Watts (chipotle) wrote,

A brief NaNoWriMo note

So, yes, I’m doing NaNoWriMo this year.

aynjel wrote an eloquent anti-NaNoWriMo rant last year and I’ve come across a couple others, and it’s certainly reasonable to ask why somebody who’s actually gotten a few credits out there and has, at some points, entertained thoughts of being a professional writer would bother trying something that is, on the surface, so blindingly silly. You’re guaranteed to write crap! It’s a terrible way to produce things! These people (participants and especially organizers) don’t take writing seriously!

Here’s a few counterpoints to chew on, both general and personal.

Anyone who seriously wants to be a professional writer will make time to write every day. If they’re starting out when they have a full-time job, they’ll make that time around that job. They’ll carve out, more than likely, two or three hours each day. And the chances are excellent they’re going to write one or two thousand words a day because in the grand scheme of things that is not a lot of writing. The awful truth is that the NaNoWriMo quota isn’t nuts. Most of us think that it is. Most of us will never be professional writers.

“But wait—if professional writers are putting out that many words, why aren’t they all as prolific as Isaac Asimov was?” Because they rewrite.
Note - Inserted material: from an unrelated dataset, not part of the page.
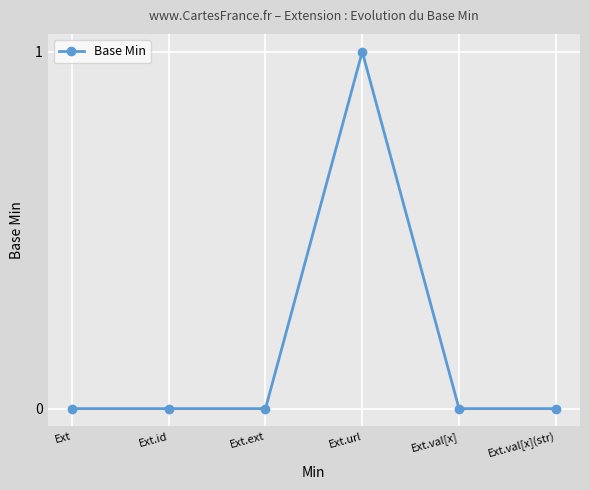

Reading right to left, extract all data points from this chart.

Ext.val[x](str)=0	Ext.val[x]=0	Ext.url=1	Ext.ext=0	Ext.id=0	Ext=0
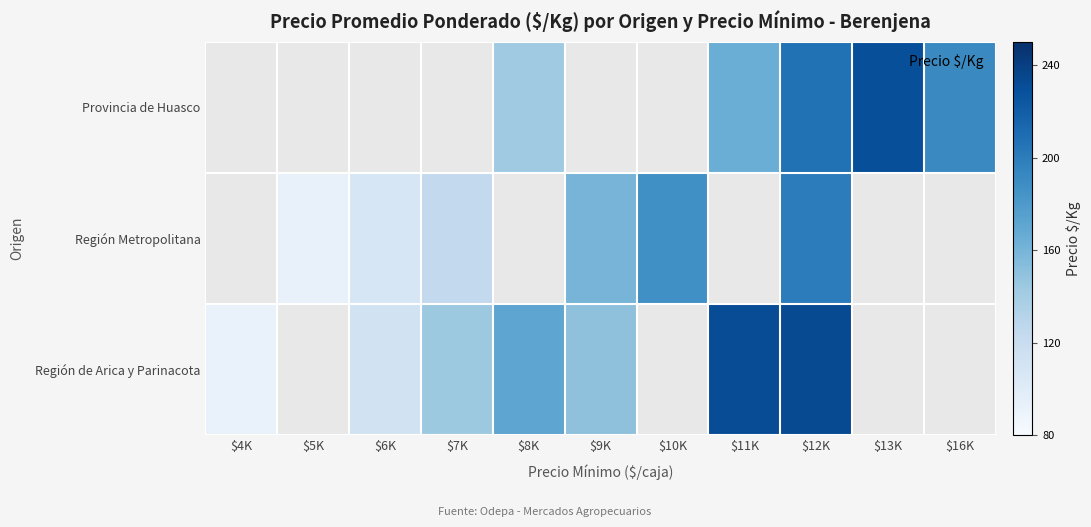

How many series are shown in this chart?

3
Multiple times. The chances are high that a NaNoWriMo-produced draft will be crap. But there’s nothing about that writing method that guarantees it’s going to be any crappier than any other rough draft. The question isn’t whether you’re going to end up with crap at the end of November; the question is whether you’ll end up with salvageable crap.

What NaNoWriMo does force a lot of people to do, including myself, is to stop rewriting during the rough draft. And for some of us this can be a real issue. I think my stuff tends to be pretty polished, but I also tend to start going back to the beginning of the work almost from the second day, tweaking things. And I may be going out on a limb here, but this is probably why it’s rare for me to get a story longer than about 15,000 words written, and I’ve never broken 35,000 with a completed manuscript.

There’s a certain value in NaNoWriMo for people who have no intention of developing a professional attitude toward writing anyway. It demands a certain discipline which is useful anywhere. If you participate in the regional groups, you may actually turn it into a social event, too, which is kind of neat. (I’ll probably be attending a few “write-ins” myself.) And it may be an interesting challenge for a lot of people who haven’t really tried to write at all anyway, to give them a taste of what really goes into it.

But that discipline is the biggest single skill anyone needs if they really do want to become a professional writer: the skill to be able to sit down and say, “I will make my quota today, even if I don’t feel remotely inspired and the prose is so dull that just typing it is putting me to sleep.” Those who already do have this skill, like haikujaguar, don’t need to be in NaNoWriMo because they’ve already put themselves through the equivalent multiple times. For me, though, it’s a skill that I’ve never fully developed. More worryingly (to me), I’ve been getting worse over the last few years. I want to start getting better at it again.

Lastly, and most personally, it’s an excuse to be experimental. I’m not writing completely without notes (and I expect to develop more notes as time goes on), but by my standards, this is pretty seat-of-the-pants. It’s not genre fiction, but rather slice of life, much more consciously “write what you know” than I’m used to doing. It’s simultaneously uncomfortable and exhilarating. My word count is lagging behind that of several friends I know who are participating, but that’s okay. (I hope.) Currently, that’s 5200 words.

I may talk more about the project later, I may not; it depends on how things develop. If you’re interested, my NaNoWriMo username is (appropriately) wattsm.